Segment Start: TEXT UNDER STUDY

Orchestrate Databricks jobs with Apache Airflow

This article describes the Apache Airflow support for orchestrating data pipelines with Databricks, has instructions for installing and configuring Airflow locally, and provides an example of deploying and running a Databricks workflow with Airflow.

Job orchestration in a data pipeline

Developing and deploying a data processing pipeline often requires managing complex dependencies between tasks. For example, a pipeline might read data from a source, clean the data, transform the cleaned data, and write the transformed data to a target. You also need support for testing, scheduling, and troubleshooting errors when you operationalize a pipeline.

Workflow systems address these challenges by allowing you to define dependencies between tasks, schedule when pipelines run, and monitor workflows. Apache Airflow is an open source solution for managing and scheduling data pipelines. Airflow represents data pipelines as directed acyclic graphs (DAGs) of operations. You define a workflow in a Python file, and Airflow manages the scheduling and execution. The Airflow Databricks connection lets you take advantage of the optimized Spark engine offered by Databricks with the scheduling features of Airflow.

Requirements

  • The integration between Airflow and Databricks requires Airflow version 2.5.0 and later. The examples in this article are tested with Airflow version 2.6.1.

  • Airflow requires Python 3.8, 3.9, 3.10, or 3.11. The examples in this article are tested with Python 3.8.

  • The instructions in this article to install and run Airflow require pipenv to create a Python virtual environment.

Airflow operators for Databricks

An Airflow DAG is composed of tasks, where each task runs an Airflow Operator. Airflow operators supporting the integration to Databricks are implemented in the Databricks provider.

The Databricks provider includes operators to run a number of tasks against a Databricks workspace, including importing data into a table, running SQL queries, and working with Databricks Git folders.

Segment End: TEXT UNDER STUDY
Segment Start: DATA SUPPLIED

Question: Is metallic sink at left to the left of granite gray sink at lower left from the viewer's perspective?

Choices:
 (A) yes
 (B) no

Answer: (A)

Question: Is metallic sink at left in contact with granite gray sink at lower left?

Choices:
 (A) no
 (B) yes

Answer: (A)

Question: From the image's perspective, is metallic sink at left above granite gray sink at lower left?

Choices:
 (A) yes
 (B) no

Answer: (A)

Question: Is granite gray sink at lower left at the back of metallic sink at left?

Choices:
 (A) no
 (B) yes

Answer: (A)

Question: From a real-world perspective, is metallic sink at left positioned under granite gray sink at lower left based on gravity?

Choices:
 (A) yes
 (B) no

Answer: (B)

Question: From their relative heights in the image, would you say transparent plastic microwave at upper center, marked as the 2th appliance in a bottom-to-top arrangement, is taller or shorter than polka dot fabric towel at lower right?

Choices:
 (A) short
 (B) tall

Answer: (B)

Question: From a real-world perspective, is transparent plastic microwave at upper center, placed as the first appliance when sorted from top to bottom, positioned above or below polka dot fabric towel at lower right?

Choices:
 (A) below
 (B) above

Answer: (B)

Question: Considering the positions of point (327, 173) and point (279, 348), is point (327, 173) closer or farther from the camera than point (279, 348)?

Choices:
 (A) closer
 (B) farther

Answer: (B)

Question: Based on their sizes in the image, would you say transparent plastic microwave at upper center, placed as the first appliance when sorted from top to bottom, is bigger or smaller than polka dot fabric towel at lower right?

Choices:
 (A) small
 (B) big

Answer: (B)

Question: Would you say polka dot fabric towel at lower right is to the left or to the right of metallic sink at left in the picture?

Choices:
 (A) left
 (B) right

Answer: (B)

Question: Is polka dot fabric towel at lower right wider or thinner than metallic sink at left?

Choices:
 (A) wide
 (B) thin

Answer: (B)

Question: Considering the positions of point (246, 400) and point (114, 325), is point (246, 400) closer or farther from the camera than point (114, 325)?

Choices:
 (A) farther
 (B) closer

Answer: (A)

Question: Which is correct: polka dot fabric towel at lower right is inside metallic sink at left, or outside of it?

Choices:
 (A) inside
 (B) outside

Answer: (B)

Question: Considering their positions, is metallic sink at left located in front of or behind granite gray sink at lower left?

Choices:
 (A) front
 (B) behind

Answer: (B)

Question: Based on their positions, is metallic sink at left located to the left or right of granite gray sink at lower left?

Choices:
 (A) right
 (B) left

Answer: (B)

Segment End: DATA SUPPLIED
Segment Start: DATA SUPPLIED

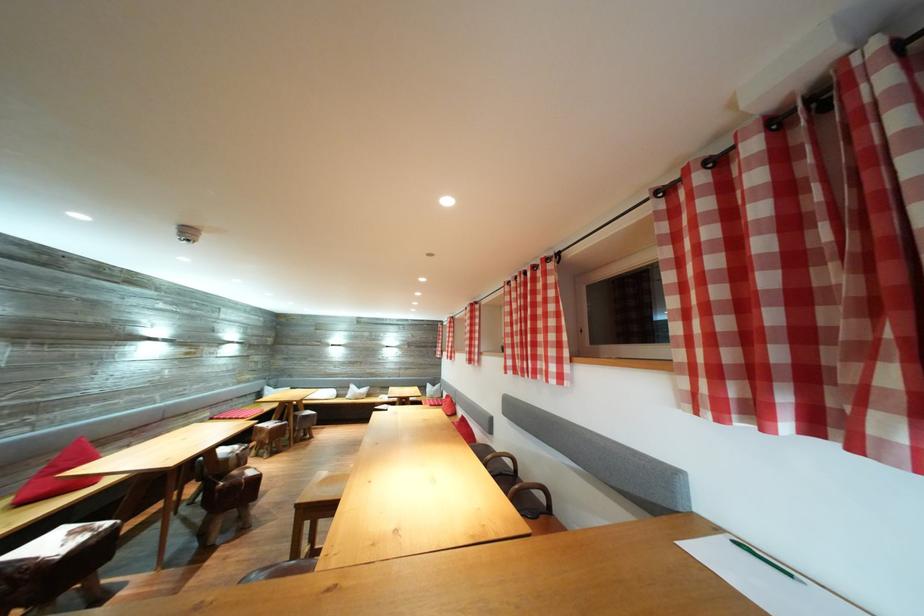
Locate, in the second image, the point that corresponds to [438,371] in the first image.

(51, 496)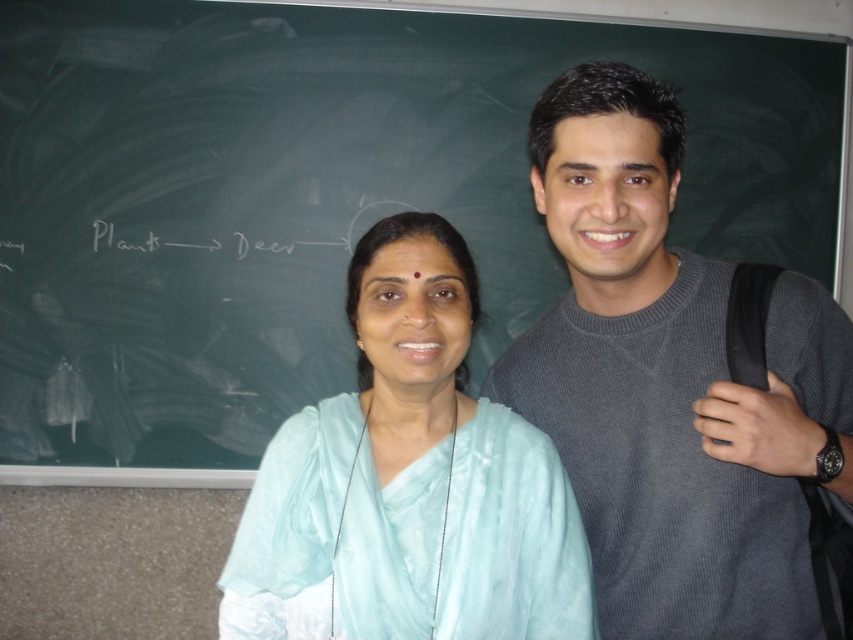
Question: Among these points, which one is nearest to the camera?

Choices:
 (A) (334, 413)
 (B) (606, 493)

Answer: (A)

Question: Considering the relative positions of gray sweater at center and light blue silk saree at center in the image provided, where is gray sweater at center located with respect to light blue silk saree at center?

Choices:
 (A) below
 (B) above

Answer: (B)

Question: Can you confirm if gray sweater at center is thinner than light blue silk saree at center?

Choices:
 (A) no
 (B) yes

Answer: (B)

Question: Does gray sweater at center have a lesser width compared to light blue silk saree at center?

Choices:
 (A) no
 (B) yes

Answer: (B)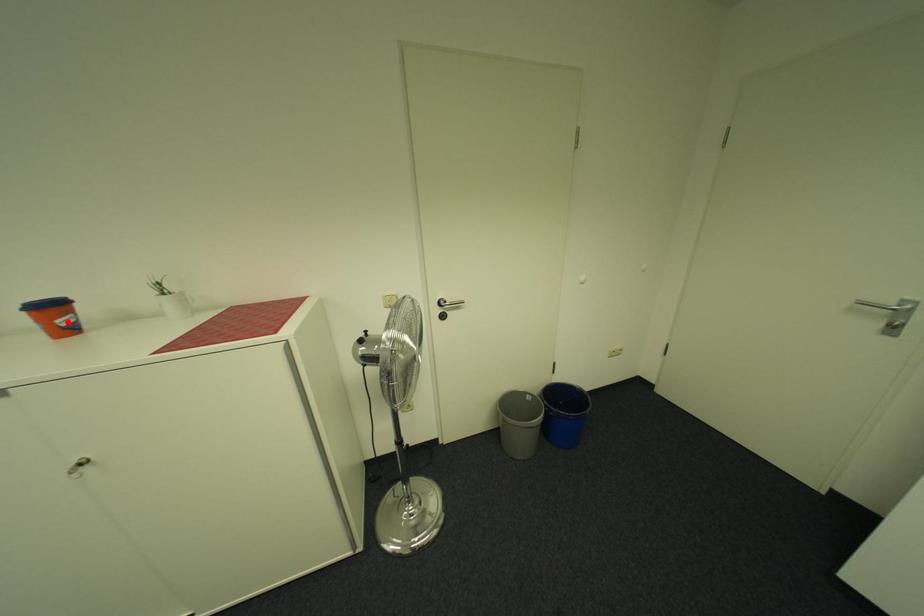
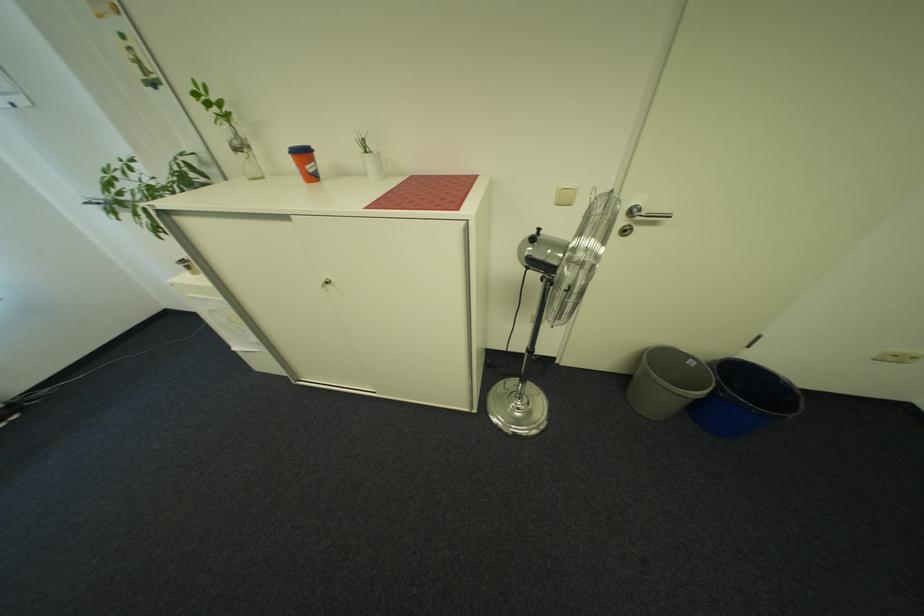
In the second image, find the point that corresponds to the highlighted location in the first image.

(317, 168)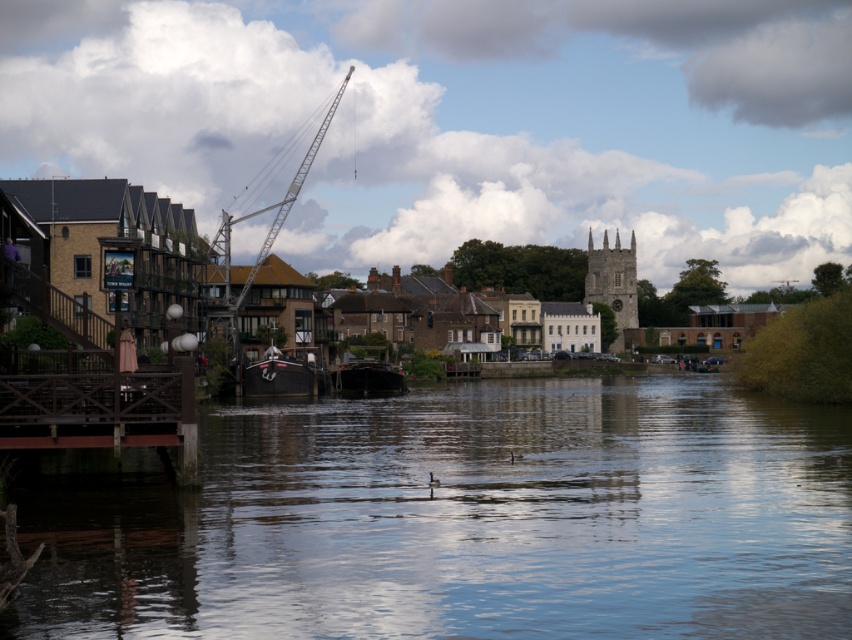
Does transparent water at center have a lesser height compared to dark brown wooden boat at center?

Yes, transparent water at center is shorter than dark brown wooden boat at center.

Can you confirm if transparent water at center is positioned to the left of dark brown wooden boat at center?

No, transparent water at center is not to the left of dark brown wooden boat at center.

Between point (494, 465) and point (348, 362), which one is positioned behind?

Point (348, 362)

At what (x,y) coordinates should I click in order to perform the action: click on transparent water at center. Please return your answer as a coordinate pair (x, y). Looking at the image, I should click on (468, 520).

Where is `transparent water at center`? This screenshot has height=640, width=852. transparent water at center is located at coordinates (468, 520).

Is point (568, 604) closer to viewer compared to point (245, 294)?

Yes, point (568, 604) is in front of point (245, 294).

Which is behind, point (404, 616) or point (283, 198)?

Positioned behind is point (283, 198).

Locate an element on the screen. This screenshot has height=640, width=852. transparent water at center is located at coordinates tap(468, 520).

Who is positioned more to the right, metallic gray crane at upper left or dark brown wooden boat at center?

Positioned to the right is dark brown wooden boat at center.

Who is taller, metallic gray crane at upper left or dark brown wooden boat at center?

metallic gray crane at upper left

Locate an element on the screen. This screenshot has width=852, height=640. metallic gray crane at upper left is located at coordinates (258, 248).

Segment End: DATA SUPPLIED
Segment Start: DATA SUPPLIED

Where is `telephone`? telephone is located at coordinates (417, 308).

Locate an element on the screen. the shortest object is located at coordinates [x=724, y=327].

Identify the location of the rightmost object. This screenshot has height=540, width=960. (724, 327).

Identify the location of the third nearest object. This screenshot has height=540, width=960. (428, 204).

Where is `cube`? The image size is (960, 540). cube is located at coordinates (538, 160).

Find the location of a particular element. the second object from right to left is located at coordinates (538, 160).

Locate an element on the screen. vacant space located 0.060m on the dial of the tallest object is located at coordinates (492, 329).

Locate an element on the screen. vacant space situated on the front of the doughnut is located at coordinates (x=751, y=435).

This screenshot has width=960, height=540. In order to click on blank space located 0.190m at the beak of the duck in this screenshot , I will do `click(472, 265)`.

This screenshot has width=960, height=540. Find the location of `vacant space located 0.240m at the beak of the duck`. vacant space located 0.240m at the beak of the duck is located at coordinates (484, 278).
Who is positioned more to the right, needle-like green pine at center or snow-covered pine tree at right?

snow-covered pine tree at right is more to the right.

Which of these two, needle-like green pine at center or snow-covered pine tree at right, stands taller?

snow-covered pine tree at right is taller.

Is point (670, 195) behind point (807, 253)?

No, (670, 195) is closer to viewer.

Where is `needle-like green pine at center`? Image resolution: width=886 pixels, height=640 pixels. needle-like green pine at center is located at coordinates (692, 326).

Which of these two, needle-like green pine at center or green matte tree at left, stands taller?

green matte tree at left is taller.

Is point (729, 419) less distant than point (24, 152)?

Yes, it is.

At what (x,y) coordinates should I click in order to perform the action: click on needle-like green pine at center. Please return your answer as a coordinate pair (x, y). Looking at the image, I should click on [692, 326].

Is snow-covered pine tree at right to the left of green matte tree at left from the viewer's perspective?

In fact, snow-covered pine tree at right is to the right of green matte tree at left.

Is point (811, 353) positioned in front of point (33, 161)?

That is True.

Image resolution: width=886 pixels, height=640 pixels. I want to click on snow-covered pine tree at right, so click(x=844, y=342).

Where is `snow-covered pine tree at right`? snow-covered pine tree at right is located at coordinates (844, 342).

Segment End: DATA SUPPLIED

TASK A
Summarize the Databricks and Airflow article in two sentences.
TASK B
Retype the Databricks and Airflow article from "Developing and deploying" up to and including "operationalize a pipeline.".
TASK C
In the Databricks and Airflow article, what tool do the installation instructions require for creating a Python virtual environment?

RESULT A
Apache Airflow is an open source solution for managing and scheduling data pipelines, represented as directed acyclic graphs of operations defined in Python files. Its Databricks integration requires Airflow 2.5.0 or later and works through operators in the Databricks provider, which can run tasks such as importing data into a table, running SQL queries, and working with Databricks Git folders.

RESULT B
Developing and deploying a data processing pipeline often requires managing complex dependencies between tasks. For example, a pipeline might read data from a source, clean the data, transform the cleaned data, and write the transformed data to a target. You also need support for testing, scheduling, and troubleshooting errors when you operationalize a pipeline.

RESULT C
pipenv